A large squall line could develop from Missouri to Texas by Thursday evening and will have the possibility of leaving a path of downed trees and damaged properties.
The same cold front brought severe weather to Kansas and Missouri on Wednesday with hail, gusty winds and heavy downpours blasting the Kansas City area. Rainfall totals around the city approached 3 inches.
Heavy rain will again be a threat Thursday and could lead to flooded streets and roadways. Motorists will need to use extra caution and choose alternative routes if they encounter high water.
Severe weather events in the fall are not unusual due to humid air clashing more often with chilly air diving out of Canada. A second but smaller severe weather season is often highlighted each year between October and November.

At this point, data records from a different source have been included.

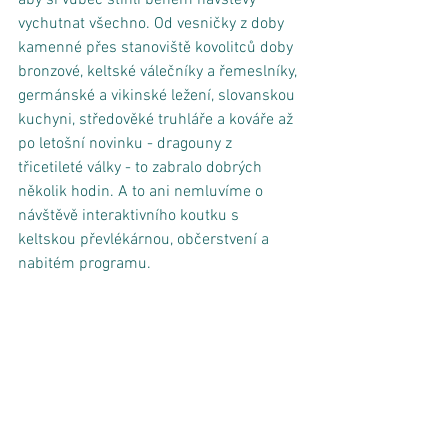
vychutnat všechno. Od vesničky z doby 
kamenné přes stanoviště kovolitců doby 
bronzové, keltské válečníky a řemeslníky, 
germánské a vikinské ležení, slovanskou 
kuchyni, středověké truhláře a kováře až 
po letošní novinku - dragouny z 
třicetileté války - to zabralo dobrých 
několik hodin. A to ani nemluvíme o 
návštěvě interaktivního koutku s 
keltskou převlékárnou, občerstvení a 
nabitém programu. 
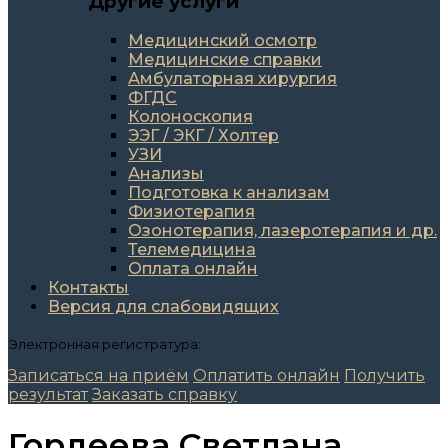
Другие услуги
Медицинский осмотр
Медицинские справки
Амбулаторная хирургия
ФГДС
Колоноскопия
ЭЭГ / ЭКГ / Холтер
УЗИ
Анализы
Подготовка к анализам
Физиотерапия
Озонотерапия, лазеротерапия и др.
Телемедицина
Оплата онлайн
Контакты
Версия для слабовидящих
Электронная регистратура:
Записаться на приём
Оплатить онлайн
Получить
результат
Заказать справку
Гордеева Светлана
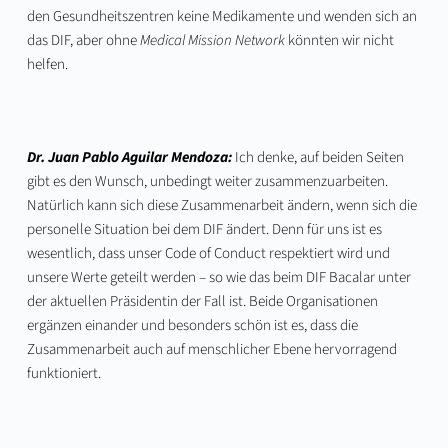
den Gesundheitszentren keine Medikamente und wenden sich an
das DIF, aber ohne
Medical Mission Network
könnten wir nicht
helfen.
Dr. Juan Pablo Aguilar Mendoza:
Ich denke, auf beiden Seiten
gibt es den Wunsch, unbedingt weiter zusammenzuarbeiten.
Natürlich kann sich diese Zusammenarbeit ändern, wenn sich die
personelle Situation bei dem DIF ändert. Denn für uns ist es
wesentlich, dass unser Code of Conduct respektiert wird und
unsere Werte geteilt werden – so wie das beim DIF Bacalar unter
der aktuellen Präsidentin der Fall ist. Beide Organisationen
ergänzen einander und besonders schön ist es, dass die
Zusammenarbeit auch auf menschlicher Ebene hervorragend
funktioniert.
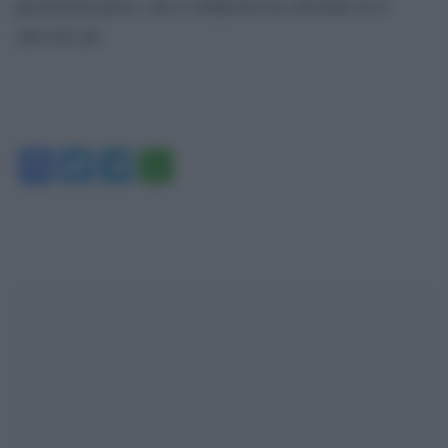
prestazioni perse, che il sindacato ha calcolato in $
209.103,48.
Facebook
Twitter
Telegram
WhatsApp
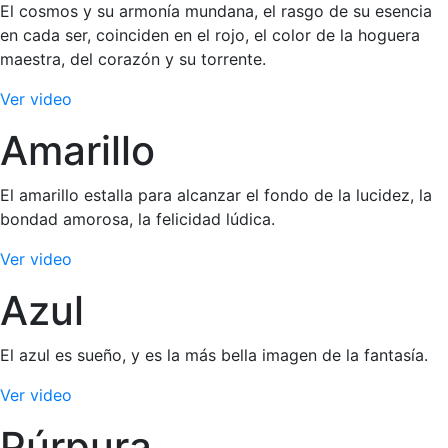
El cosmos y su armonía mundana, el rasgo de su esencia
en cada ser, coinciden en el rojo, el color de la hoguera
maestra, del corazón y su torrente.
Ver video
Amarillo
El amarillo estalla para alcanzar el fondo de la lucidez, la
bondad amorosa, la felicidad lúdica.
Ver video
Azul
El azul es sueño, y es la más bella imagen de la fantasía.
Ver video
Púrpura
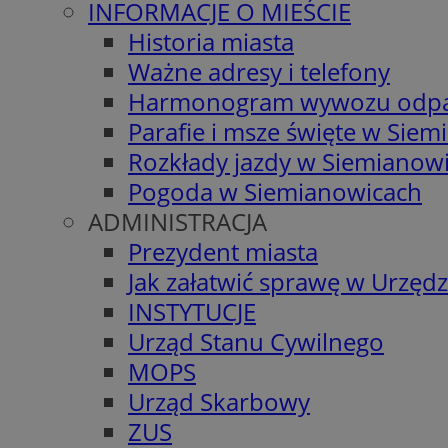
INFORMACJE O MIEŚCIE
Historia miasta
Ważne adresy i telefony
Harmonogram wywozu odp
Parafie i msze święte w Sie
Rozkłady jazdy w Siemianow
Pogoda w Siemianowicach
ADMINISTRACJA
Prezydent miasta
Jak załatwić sprawę w Urzędz
INSTYTUCJE
Urząd Stanu Cywilnego
MOPS
Urząd Skarbowy
ZUS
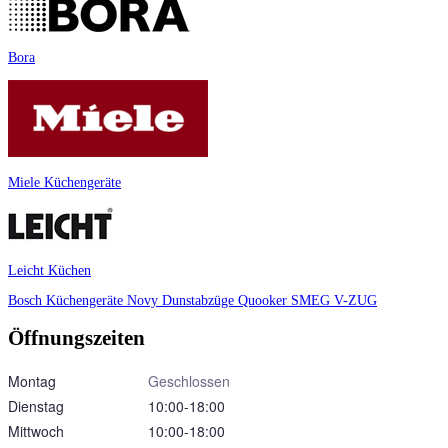
Bora
Miele Küchengeräte
Leicht Küchen
Bosch Küchengeräte
Novy Dunstabzüge
Quooker
SMEG
V-ZUG
Öffnungszeiten
Montag
Geschlossen
Dienstag
10:00‑18:00
Mittwoch
10:00‑18:00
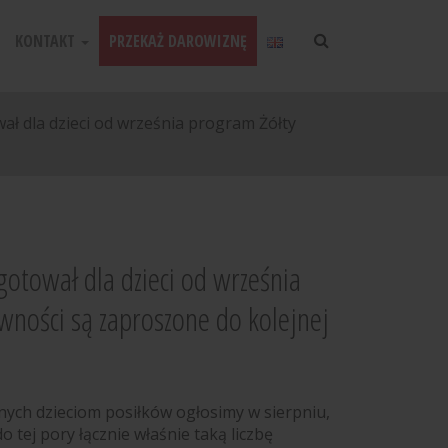
KONTAKT
PRZEKAŻ DAROWIZNĘ
wał dla dzieci od września program Żółty
ygotował dla dzieci od września
ywności są zaproszone do kolejnej
anych dzieciom posiłków ogłosimy w sierpniu,
do tej pory łącznie właśnie taką liczbę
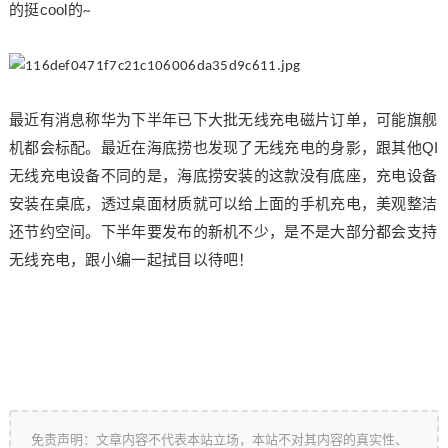
cool
的挺
的
~
最近有消息称华为下半年已下大批无线充电磁片订单，可能旗舰
QI
机都会标配。最近在海底捞
也
发现了无线充电的身影，
跟其他
无线充电设备
不
同的是
，
海底捞安装的这款没有底座，充电设备
安装在桌底，透过桌面材质
就
可以给上面的手机充电，美观整洁
还节约空间。
下半年要发布的新机不少，是不是大部分都会支持
无线充电，跟小编一起拭目以待
吧！
免责声明：文章内容不代表本站立场，本站不对其内容的真实性、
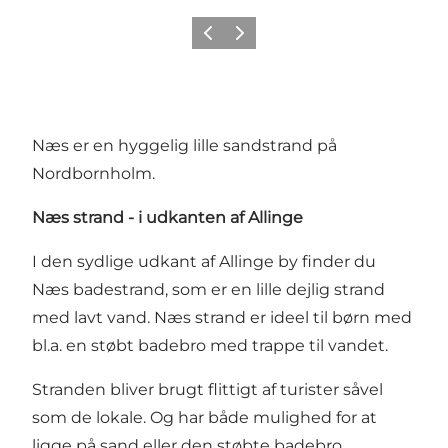
Forrige
Næste
Næs er en hyggelig lille sandstrand på
Nordbornholm.
Næs strand - i udkanten af Allinge
I den sydlige udkant af Allinge by finder du
Næs badestrand, som er en lille dejlig strand
med lavt vand. Næs strand er ideel til børn med
bl.a. en støbt badebro med trappe til vandet.
Stranden bliver brugt flittigt af turister såvel
som de lokale. Og har både mulighed for at
ligge på sand eller den støbte badebro.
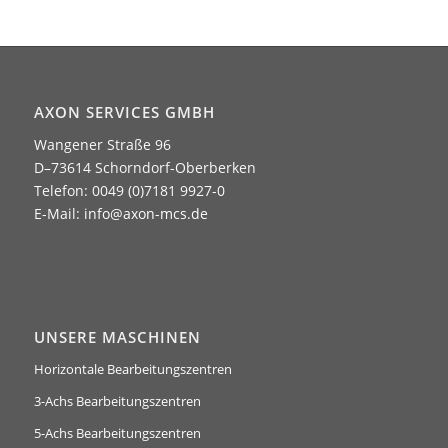
AXON SERVICES GMBH
Wangener Straße 96
D–73614 Schorndorf-Oberberken
Telefon: 0049 (0)7181 9927-0
E-Mail:
info@axon-mcs.de
UNSERE MASCHINEN
Horizontale Bearbeitungszentren
3-Achs Bearbeitungszentren
5-Achs Bearbeitungszentren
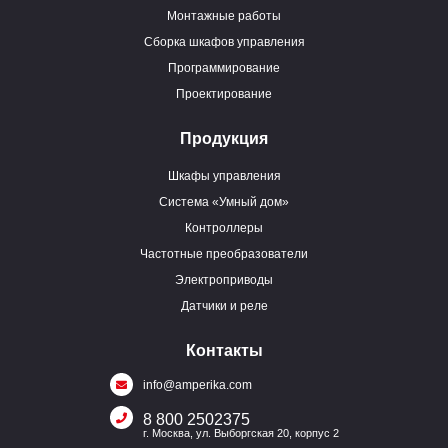
Монтажные работы
Сборка шкафов управления
Программирование
Проектирование
Продукция
Шкафы управления
Система «Умный дом»
Контроллеры
Частотные преобразователи
Электроприводы
Датчики и реле
Контакты
info@amperika.com
8 800 2502375
г. Москва, ул. Выборгская 20, корпус 2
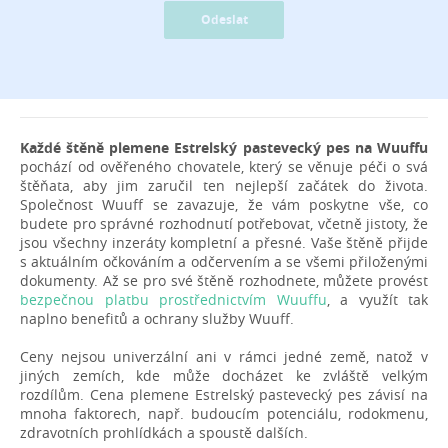
Odeslat
Každé štěně plemene Estrelský pastevecký pes na Wuuffu
pochází od ověřeného chovatele, který se věnuje péči o svá
štěňata, aby jim zaručil ten nejlepší začátek do života.
Společnost Wuuff se zavazuje, že vám poskytne vše, co
budete pro správné rozhodnutí potřebovat, včetně jistoty, že
jsou všechny inzeráty kompletní a přesné. Vaše štěně přijde
s aktuálním očkováním a odčervením a se všemi přiloženými
dokumenty. Až se pro své štěně rozhodnete, můžete provést
bezpečnou platbu prostřednictvím Wuuffu
, a využít tak
naplno benefitů a ochrany služby Wuuff.
Ceny nejsou univerzální ani v rámci jedné země, natož v
jiných zemích, kde může docházet ke zvláště velkým
rozdílům. Cena plemene Estrelský pastevecký pes závisí na
mnoha faktorech, např. budoucím potenciálu, rodokmenu,
zdravotních prohlídkách a spoustě dalších.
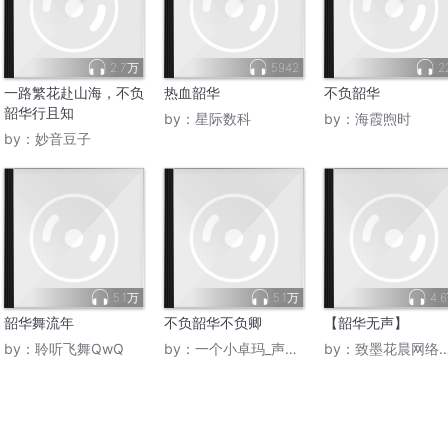
2.7万
5942
2
一路繁花赴山海，不负
热血韶华
不负韶华
韶华行且知
by：
星际数科
by：
海霞煦时
by：
妙音豆子
5.1万
5.1万
4.
韶华舞流年
不负韶华不负卿
【韶华无声】
by：
聆听飞舞QwQ
by：
一个小卓玛_声音盒子
by：
致墨花晨网络频道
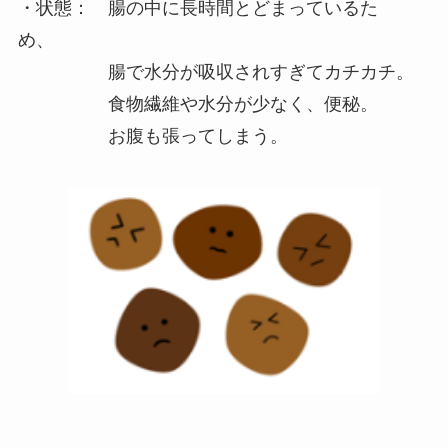
・状態： 腸の中に長時間とどまっているた
め、
腸で水分が吸収されすぎてカチカチ。
食物繊維や水分が少なく、便秘。
お腹も張ってしまう。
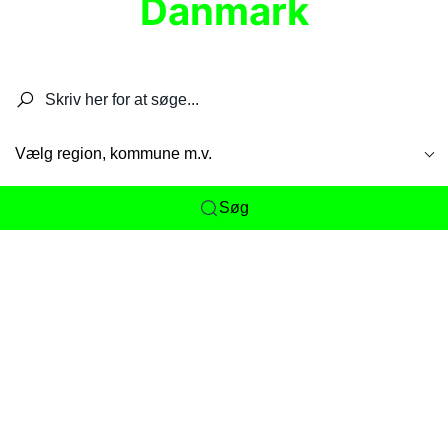
Danmark
Søg efter restauranter, spisesteder, caféer,
barer, pubber, hoteller og aktiviteter.
Vælg region, kommune m.v.
Søg
Her får du det komplette overblik
over
Danmarks mange spisesteder, caféer og
restauranter samlet ét sted. Vi gør det nemt for
dig at opdage alt fra skjulte lokale favoritter til
eksklusive gourmetoplevelser på tværs af alle
landets byer og regioner.
Søgningen er gjort enkel, så du hurtigt kan filtrere
efter madtype, lokation eller specifikke ønsker til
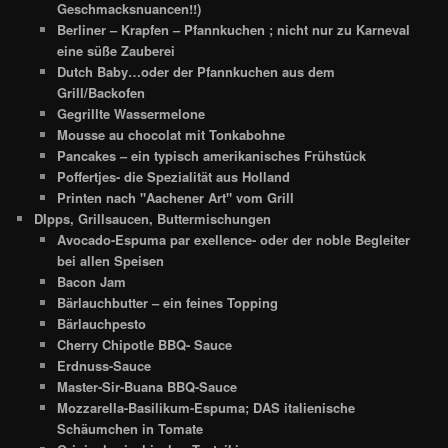
Geschmacksnuancen!!)
Berliner – Krapfen – Pfannkuchen ; nicht nur zu Karneval
eine süße Zauberei
Dutch Baby…oder der Pfannkuchen aus dem
Grill/Backofen
Gegrillte Wassermelone
Mousse au chocolat mit Tonkabohne
Pancakes – ein typisch amerikanisches Frühstück
Poffertjes- die Spezialität aus Holland
Printen nach "Aachener Art" vom Grill
DIpps, Grillsaucen, Buttermischungen
Avocado-Espuma par exellence- oder der noble Begleiter
bei allen Speisen
Bacon Jam
Bärlauchbutter – ein feines Topping
Bärlauchpesto
Cherry Chipotle BBQ- Sauce
Erdnuss-Sauce
Master-Sir-Buana BBQ-Sauce
Mozzarella-Basilikum-Espuma; DAS italienische
Schäumchen in Tomate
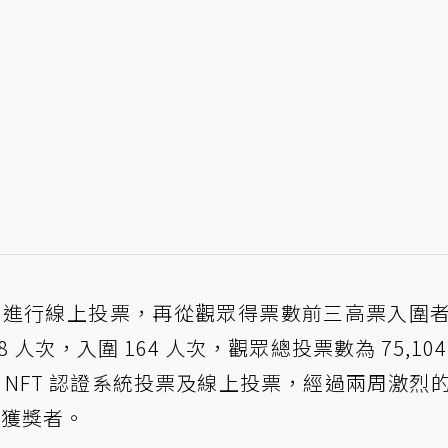
0 月進行線上投票，再從觀眾得票數前三高票入圍
人次，入圍 164 人次，觀眾總投票數為 75,104
的 NFT 認證系統投票及線上投票，經過兩周激烈
位獲獎者。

The same front will track through the eastern Great Lakes, Ohio Valley and central Appalachians on Friday and will bring another round of gusty thunderstorms and heavy downpours.
"Gusty storms will be possible on Friday, but the area affected will be much smaller as compared to Thursday," said Duffey.
The threat zone will include Columbus and Cincinnati, Ohio, and Charleston, West Virginia.
Chilly air will follow the front in its wake across the Upper Midwest to the Ohio Valley through the end of the week.